This might be a good time to invest in some new workout gear. Get a pair of dumbbells or a resistance band. If you order them online, it might take a while to get there--but it’ll be worth it. Getting items like a stationary bike stand can help make your workouts more versatile. You can even invest in gear that cares for your body, like a foam roller or a Chirp wheel.
Just because your race has been canceled, doesn’t mean you can’t create your own victories. Try to come up with ways to challenge yourself while you’re isolated. How fast can you run a mile? How long can you run for? Try to give yourself benchmarks to work up to. It’s like playing a game with yourself. You can even order a little trophy or medal online...if that makes you feel more validated.
Challenge your friends! Maybe you can’t run together, but you can still compare each other’s results and wager the outcome in beer or embarrassing scenarios. It’ll give you something to look forward to once the quarantine has subsided. Did you run a mile faster than your buddy Cliff? Well, now he has to mow your lawn this summer. You win!

- **THINGS TO DO**
(A) List every piece of workout gear that the quarantine workout text suggests getting.
(B) Answer from the quarantine workout text, one line each:
(i) What item can make your workouts more versatile?
(ii) What can you order online if a reward would make you feel more validated?
(iii) If you ran a mile faster than your buddy Cliff, what does he have to do?
The material after this point has no connection to the quarantine workout text.

- **RECORD SET**
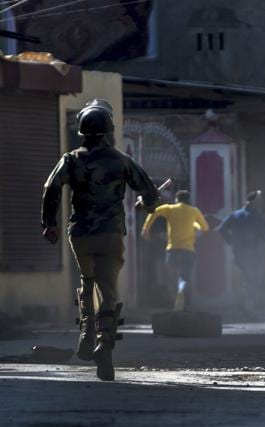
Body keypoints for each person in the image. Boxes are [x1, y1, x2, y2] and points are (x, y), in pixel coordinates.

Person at [41, 100, 159, 381]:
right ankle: (104, 344)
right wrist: (146, 203)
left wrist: (50, 224)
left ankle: (85, 331)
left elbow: (51, 187)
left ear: (82, 131)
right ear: (109, 130)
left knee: (87, 282)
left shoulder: (71, 160)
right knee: (108, 289)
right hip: (111, 233)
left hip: (81, 234)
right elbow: (150, 195)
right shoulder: (122, 160)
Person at [141, 190, 209, 311]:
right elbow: (205, 227)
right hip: (188, 250)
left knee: (172, 276)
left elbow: (154, 212)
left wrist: (146, 229)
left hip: (172, 250)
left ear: (177, 199)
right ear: (188, 199)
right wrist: (194, 226)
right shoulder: (194, 211)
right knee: (184, 277)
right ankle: (181, 291)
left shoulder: (169, 208)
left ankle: (175, 300)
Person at [218, 191, 265, 317]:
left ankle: (243, 302)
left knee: (244, 277)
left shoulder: (235, 215)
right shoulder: (256, 216)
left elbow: (221, 229)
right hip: (252, 252)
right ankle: (249, 306)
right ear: (253, 202)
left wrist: (230, 241)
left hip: (238, 252)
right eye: (259, 200)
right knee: (253, 280)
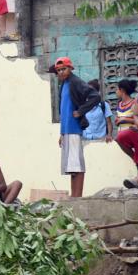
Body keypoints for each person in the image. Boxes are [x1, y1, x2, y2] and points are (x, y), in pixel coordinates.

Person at [55, 57, 101, 198]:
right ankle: (74, 197)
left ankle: (77, 197)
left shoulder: (75, 82)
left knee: (77, 166)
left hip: (74, 129)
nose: (61, 72)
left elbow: (95, 96)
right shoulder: (64, 84)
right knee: (72, 166)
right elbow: (64, 111)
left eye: (64, 69)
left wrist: (81, 111)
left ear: (70, 69)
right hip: (67, 130)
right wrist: (61, 133)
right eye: (58, 71)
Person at [82, 79, 113, 143]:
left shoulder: (104, 105)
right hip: (85, 139)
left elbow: (109, 122)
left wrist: (109, 135)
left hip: (101, 140)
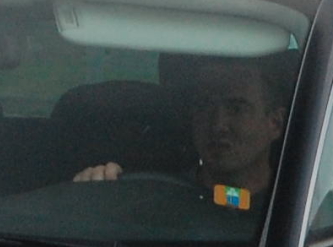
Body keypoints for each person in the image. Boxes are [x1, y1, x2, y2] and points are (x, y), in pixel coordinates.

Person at [73, 55, 287, 206]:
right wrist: (93, 192)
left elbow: (239, 200)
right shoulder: (151, 197)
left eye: (236, 109)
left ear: (275, 123)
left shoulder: (305, 211)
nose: (218, 124)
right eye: (205, 106)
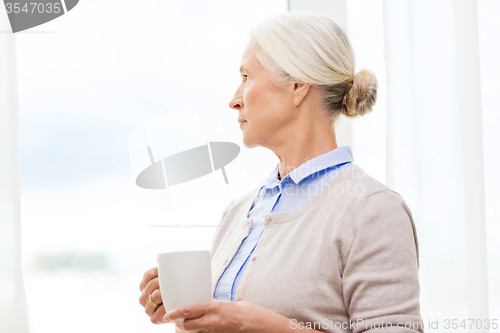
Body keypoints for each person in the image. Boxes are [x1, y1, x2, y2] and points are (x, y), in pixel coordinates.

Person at [139, 12, 424, 333]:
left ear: (298, 85)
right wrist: (191, 314)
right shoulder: (237, 212)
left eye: (246, 77)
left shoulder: (372, 210)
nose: (234, 100)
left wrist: (263, 325)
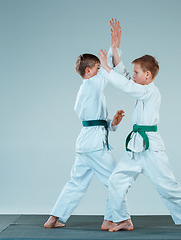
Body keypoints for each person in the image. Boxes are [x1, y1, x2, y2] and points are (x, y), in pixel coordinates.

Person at [97, 19, 181, 233]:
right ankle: (123, 219)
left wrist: (106, 67)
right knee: (116, 180)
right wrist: (115, 49)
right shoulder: (139, 86)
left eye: (137, 73)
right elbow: (125, 76)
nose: (133, 76)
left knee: (167, 185)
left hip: (151, 147)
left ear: (148, 75)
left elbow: (125, 84)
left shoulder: (150, 91)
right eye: (134, 73)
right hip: (135, 146)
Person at [44, 33, 125, 230]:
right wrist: (114, 46)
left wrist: (112, 123)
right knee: (115, 181)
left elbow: (95, 121)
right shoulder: (92, 83)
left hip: (85, 144)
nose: (101, 69)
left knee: (76, 182)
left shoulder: (86, 90)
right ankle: (110, 219)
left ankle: (55, 218)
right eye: (98, 67)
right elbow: (111, 72)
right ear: (89, 71)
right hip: (95, 146)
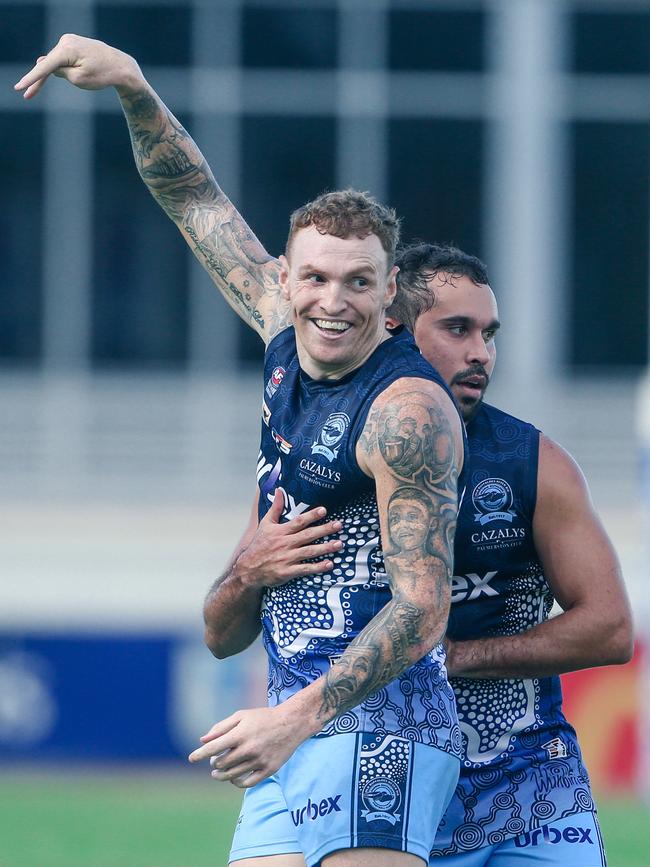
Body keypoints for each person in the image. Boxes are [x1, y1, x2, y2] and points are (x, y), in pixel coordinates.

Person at [16, 36, 468, 867]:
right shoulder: (278, 326)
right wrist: (134, 86)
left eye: (359, 282)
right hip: (288, 731)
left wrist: (294, 718)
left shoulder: (408, 413)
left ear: (389, 295)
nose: (334, 302)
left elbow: (423, 606)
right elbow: (193, 199)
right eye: (316, 278)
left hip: (382, 731)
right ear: (285, 280)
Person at [205, 242, 633, 867]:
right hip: (362, 757)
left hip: (521, 791)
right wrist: (248, 572)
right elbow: (223, 635)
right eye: (457, 329)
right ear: (394, 328)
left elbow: (611, 628)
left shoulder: (534, 463)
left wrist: (449, 656)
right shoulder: (326, 453)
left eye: (490, 334)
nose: (480, 353)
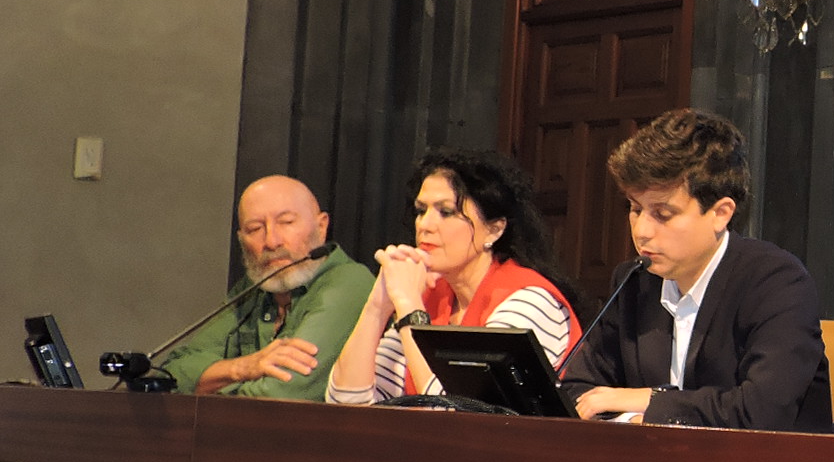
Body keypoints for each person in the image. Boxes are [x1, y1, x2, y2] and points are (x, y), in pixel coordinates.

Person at [557, 109, 832, 430]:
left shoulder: (777, 283)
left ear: (720, 213)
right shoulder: (633, 281)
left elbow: (761, 411)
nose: (642, 231)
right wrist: (635, 419)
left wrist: (651, 401)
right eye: (635, 209)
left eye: (662, 214)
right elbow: (578, 390)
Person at [326, 151, 582, 405]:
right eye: (421, 211)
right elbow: (346, 403)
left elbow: (460, 413)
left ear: (494, 230)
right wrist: (377, 307)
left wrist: (409, 310)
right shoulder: (429, 296)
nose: (424, 225)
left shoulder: (530, 300)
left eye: (446, 212)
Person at [160, 176, 375, 399]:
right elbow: (171, 374)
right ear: (241, 239)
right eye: (255, 229)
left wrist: (211, 384)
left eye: (286, 223)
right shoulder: (255, 286)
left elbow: (281, 393)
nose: (272, 242)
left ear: (321, 227)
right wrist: (242, 368)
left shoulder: (348, 282)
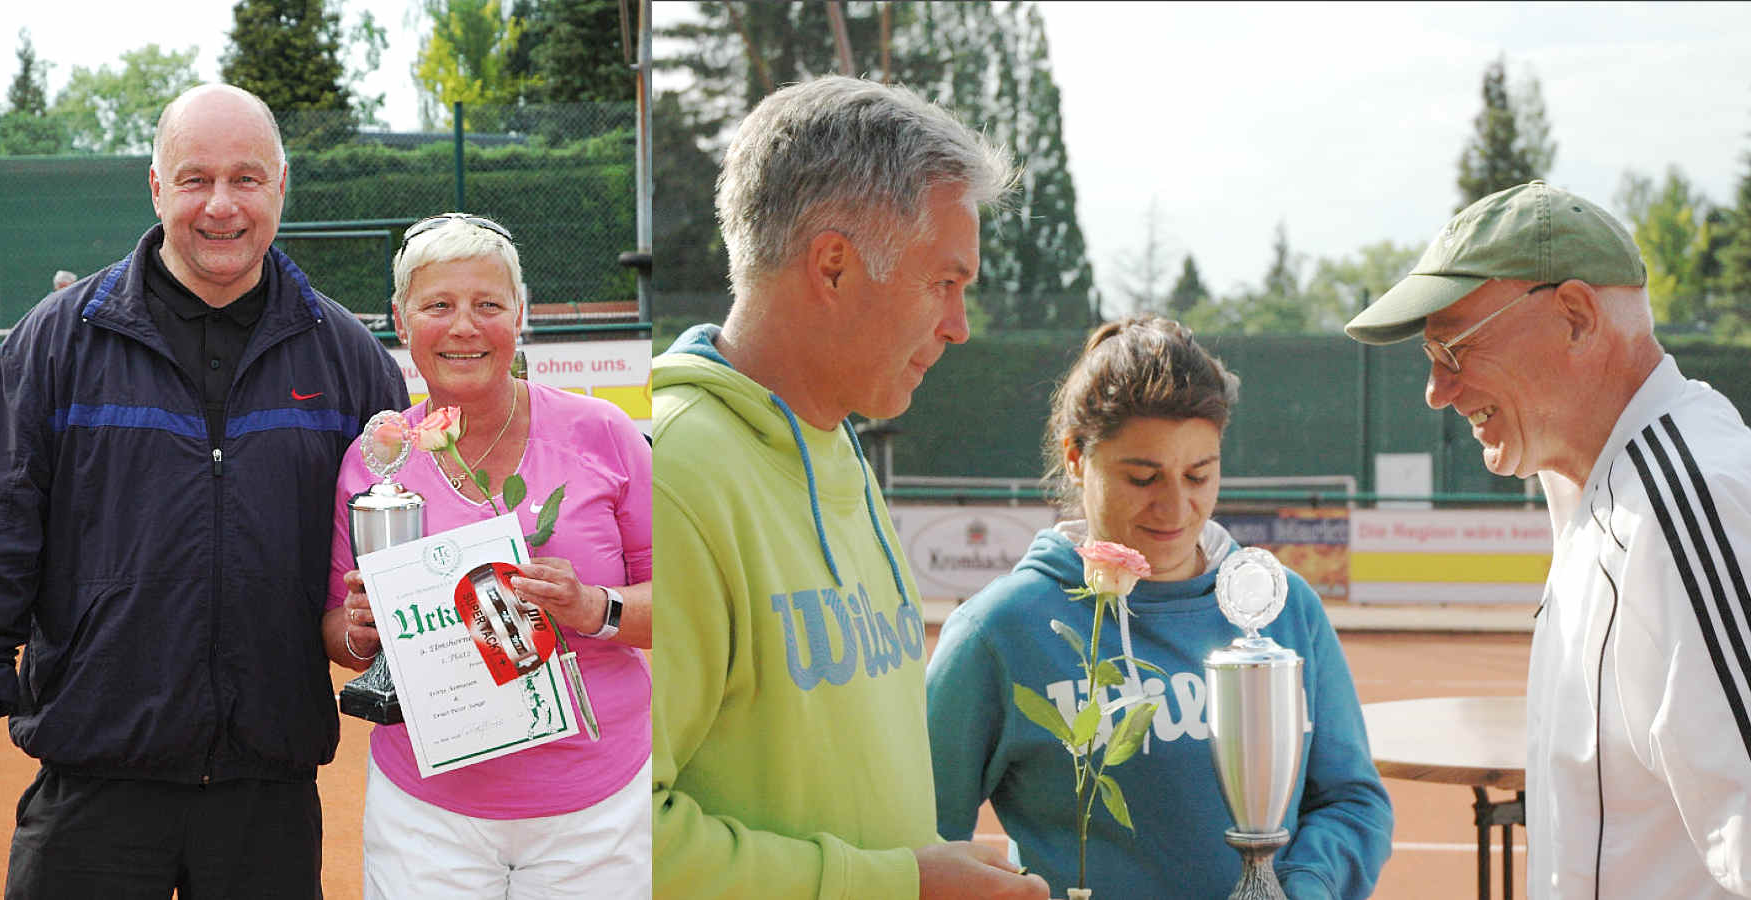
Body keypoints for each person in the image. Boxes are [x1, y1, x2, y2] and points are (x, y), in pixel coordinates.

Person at [0, 83, 409, 897]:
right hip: (93, 780)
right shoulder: (57, 343)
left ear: (281, 186)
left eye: (246, 178)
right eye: (195, 179)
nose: (221, 204)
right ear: (157, 189)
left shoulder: (347, 359)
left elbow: (385, 556)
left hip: (268, 789)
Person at [651, 75, 1045, 900]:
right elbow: (612, 829)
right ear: (833, 267)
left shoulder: (837, 446)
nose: (958, 326)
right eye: (944, 282)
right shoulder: (673, 472)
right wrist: (898, 883)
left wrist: (926, 868)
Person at [1345, 179, 1751, 897]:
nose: (1437, 389)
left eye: (1454, 345)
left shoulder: (1685, 504)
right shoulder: (1609, 495)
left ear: (1575, 317)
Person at [926, 316, 1393, 899]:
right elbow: (924, 842)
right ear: (1076, 457)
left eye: (1198, 475)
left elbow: (1352, 800)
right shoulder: (997, 632)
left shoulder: (1285, 607)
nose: (1175, 507)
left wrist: (1304, 888)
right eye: (1143, 477)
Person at [325, 212, 653, 898]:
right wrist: (360, 630)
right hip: (426, 815)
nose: (465, 327)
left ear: (521, 315)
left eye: (488, 306)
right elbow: (336, 632)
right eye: (438, 306)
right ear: (401, 321)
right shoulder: (373, 461)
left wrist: (592, 607)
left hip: (597, 808)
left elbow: (686, 602)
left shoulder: (605, 434)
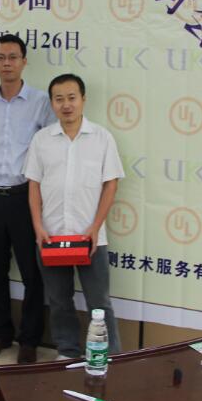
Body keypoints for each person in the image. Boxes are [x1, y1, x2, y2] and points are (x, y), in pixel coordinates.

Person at [24, 73, 124, 358]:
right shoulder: (42, 140)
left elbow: (111, 184)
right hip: (51, 235)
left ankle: (108, 356)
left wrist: (95, 226)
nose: (66, 105)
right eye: (59, 99)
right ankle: (67, 351)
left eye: (71, 98)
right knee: (58, 300)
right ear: (52, 103)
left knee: (99, 302)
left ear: (83, 100)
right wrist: (38, 227)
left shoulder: (102, 138)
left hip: (90, 237)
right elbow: (34, 186)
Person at [0, 34, 54, 364]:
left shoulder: (41, 101)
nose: (6, 63)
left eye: (13, 57)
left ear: (24, 61)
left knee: (33, 272)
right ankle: (0, 333)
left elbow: (52, 145)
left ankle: (29, 340)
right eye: (0, 57)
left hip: (25, 198)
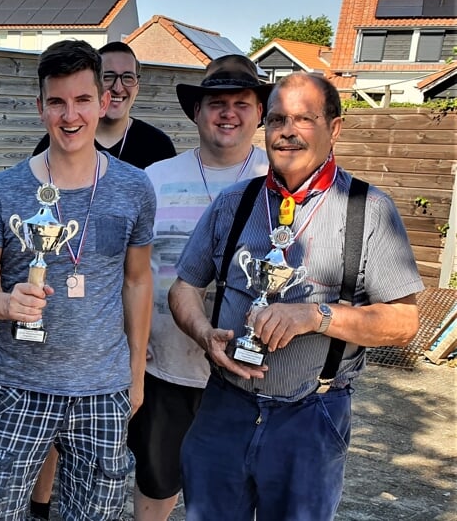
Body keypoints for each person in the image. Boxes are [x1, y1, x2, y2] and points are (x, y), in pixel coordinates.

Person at [169, 72, 422, 520]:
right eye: (278, 118)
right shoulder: (235, 202)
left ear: (335, 128)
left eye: (304, 119)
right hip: (224, 407)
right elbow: (185, 286)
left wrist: (317, 316)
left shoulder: (369, 210)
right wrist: (203, 332)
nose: (287, 131)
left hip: (311, 414)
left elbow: (403, 323)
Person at [0, 40, 155, 520]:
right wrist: (6, 304)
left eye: (83, 100)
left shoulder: (134, 187)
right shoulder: (4, 188)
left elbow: (138, 281)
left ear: (103, 102)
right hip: (17, 387)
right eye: (58, 102)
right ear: (40, 106)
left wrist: (137, 374)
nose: (71, 115)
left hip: (102, 389)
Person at [28, 40, 176, 518]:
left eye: (125, 77)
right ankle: (41, 506)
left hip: (111, 349)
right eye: (108, 76)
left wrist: (138, 349)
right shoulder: (43, 152)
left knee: (104, 472)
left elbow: (141, 270)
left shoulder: (155, 150)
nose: (117, 87)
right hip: (50, 342)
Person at [127, 54, 272, 521]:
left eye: (241, 103)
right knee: (156, 482)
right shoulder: (156, 178)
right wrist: (132, 341)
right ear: (196, 112)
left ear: (259, 113)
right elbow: (129, 270)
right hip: (165, 366)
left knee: (232, 495)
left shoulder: (281, 179)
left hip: (250, 375)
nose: (227, 112)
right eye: (216, 103)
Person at [31, 41, 176, 169]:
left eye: (128, 77)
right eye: (108, 77)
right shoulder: (56, 143)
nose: (118, 88)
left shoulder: (159, 145)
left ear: (137, 87)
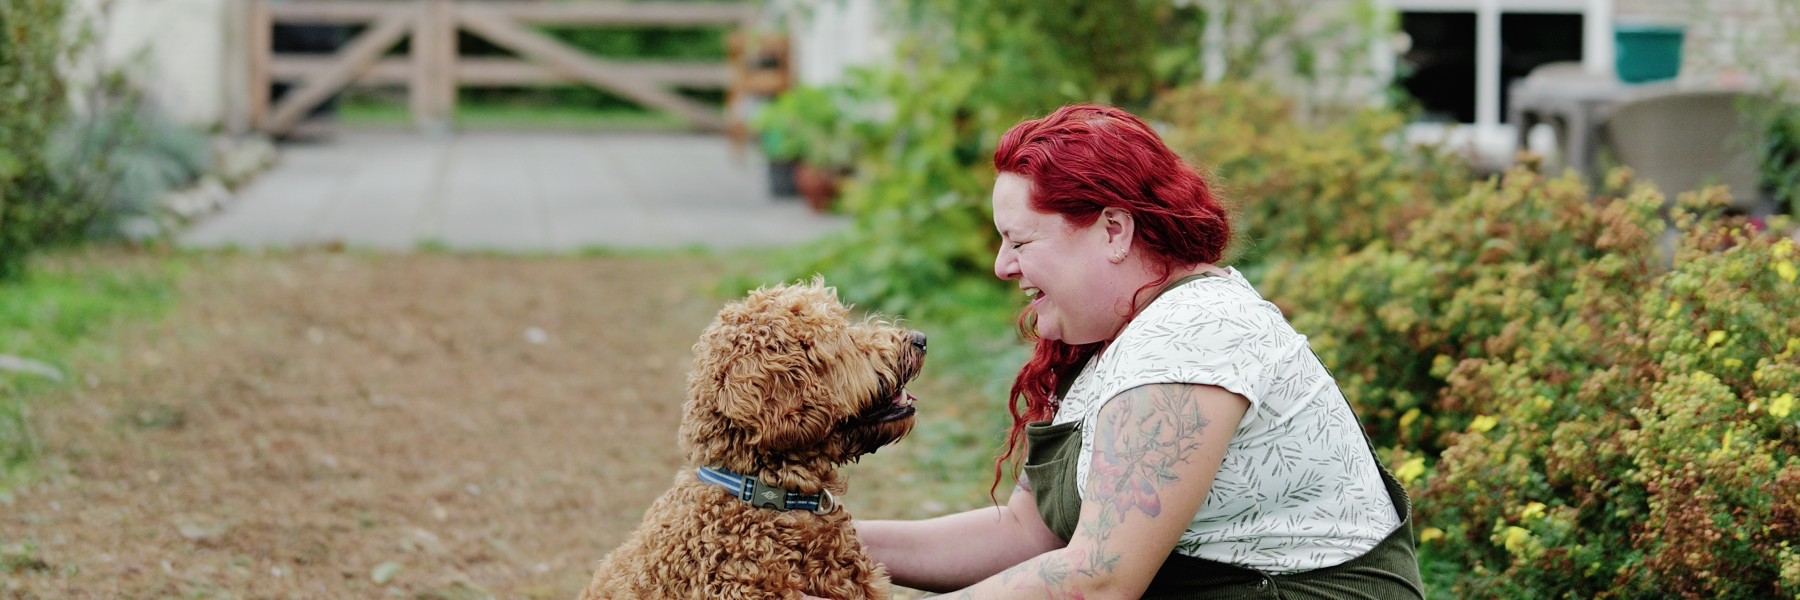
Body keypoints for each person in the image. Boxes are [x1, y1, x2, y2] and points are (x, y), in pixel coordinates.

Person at [841, 104, 1424, 599]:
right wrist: (817, 537)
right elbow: (1026, 533)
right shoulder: (1112, 338)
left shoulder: (1193, 335)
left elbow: (1099, 578)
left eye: (1020, 240)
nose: (1002, 265)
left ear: (1115, 230)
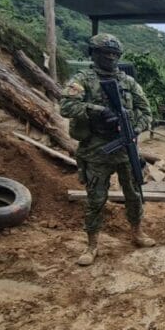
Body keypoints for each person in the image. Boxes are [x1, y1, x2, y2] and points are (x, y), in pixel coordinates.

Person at [60, 33, 155, 266]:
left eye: (115, 55)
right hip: (96, 148)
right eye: (106, 54)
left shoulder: (128, 82)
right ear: (94, 54)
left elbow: (146, 112)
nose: (111, 59)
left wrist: (133, 130)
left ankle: (137, 232)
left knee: (133, 194)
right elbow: (66, 106)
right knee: (96, 199)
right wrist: (97, 111)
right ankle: (92, 245)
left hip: (125, 146)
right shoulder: (83, 79)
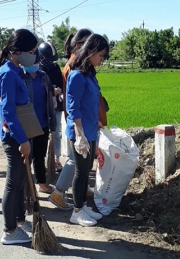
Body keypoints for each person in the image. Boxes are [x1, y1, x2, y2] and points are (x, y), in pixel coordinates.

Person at [0, 28, 38, 245]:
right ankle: (9, 230)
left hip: (20, 134)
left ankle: (19, 220)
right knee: (12, 182)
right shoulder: (8, 73)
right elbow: (7, 112)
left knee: (18, 182)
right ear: (17, 51)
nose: (34, 55)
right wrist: (23, 141)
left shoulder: (15, 69)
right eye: (31, 51)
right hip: (14, 137)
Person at [67, 34, 109, 227]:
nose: (102, 59)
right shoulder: (76, 76)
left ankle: (83, 206)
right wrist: (79, 134)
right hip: (80, 133)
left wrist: (97, 123)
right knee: (81, 172)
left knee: (87, 171)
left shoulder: (90, 74)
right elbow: (73, 107)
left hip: (91, 129)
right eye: (100, 55)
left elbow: (91, 103)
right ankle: (76, 211)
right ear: (90, 51)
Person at [48, 28, 92, 211]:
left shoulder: (75, 63)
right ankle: (58, 192)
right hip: (76, 119)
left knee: (81, 160)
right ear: (79, 45)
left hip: (78, 118)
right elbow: (74, 99)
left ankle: (81, 188)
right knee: (76, 159)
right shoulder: (74, 66)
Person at [22, 49, 56, 194]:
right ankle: (25, 187)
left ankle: (42, 183)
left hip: (43, 122)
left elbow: (50, 101)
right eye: (33, 61)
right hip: (26, 124)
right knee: (26, 157)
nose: (35, 64)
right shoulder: (21, 77)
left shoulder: (44, 77)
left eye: (37, 61)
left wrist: (52, 122)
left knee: (40, 155)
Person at [37, 41, 64, 172]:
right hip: (41, 106)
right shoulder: (36, 70)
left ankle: (56, 159)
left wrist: (58, 90)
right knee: (40, 134)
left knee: (56, 132)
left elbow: (60, 83)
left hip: (56, 106)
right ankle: (40, 161)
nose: (49, 62)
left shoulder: (55, 68)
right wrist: (50, 90)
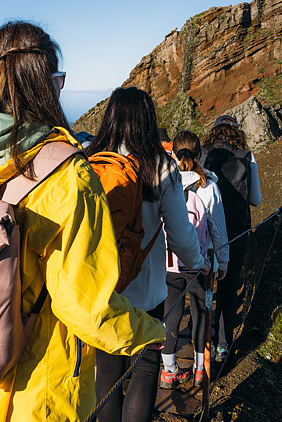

- **EXPECTED OUTPUTS**
(A) Dumbbells, a resistance band, a stationary bike stand, a foam roller, a Chirp wheel

(B)
(i) A stationary bike stand
(ii) A little trophy or medal
(iii) Mow your lawn this summer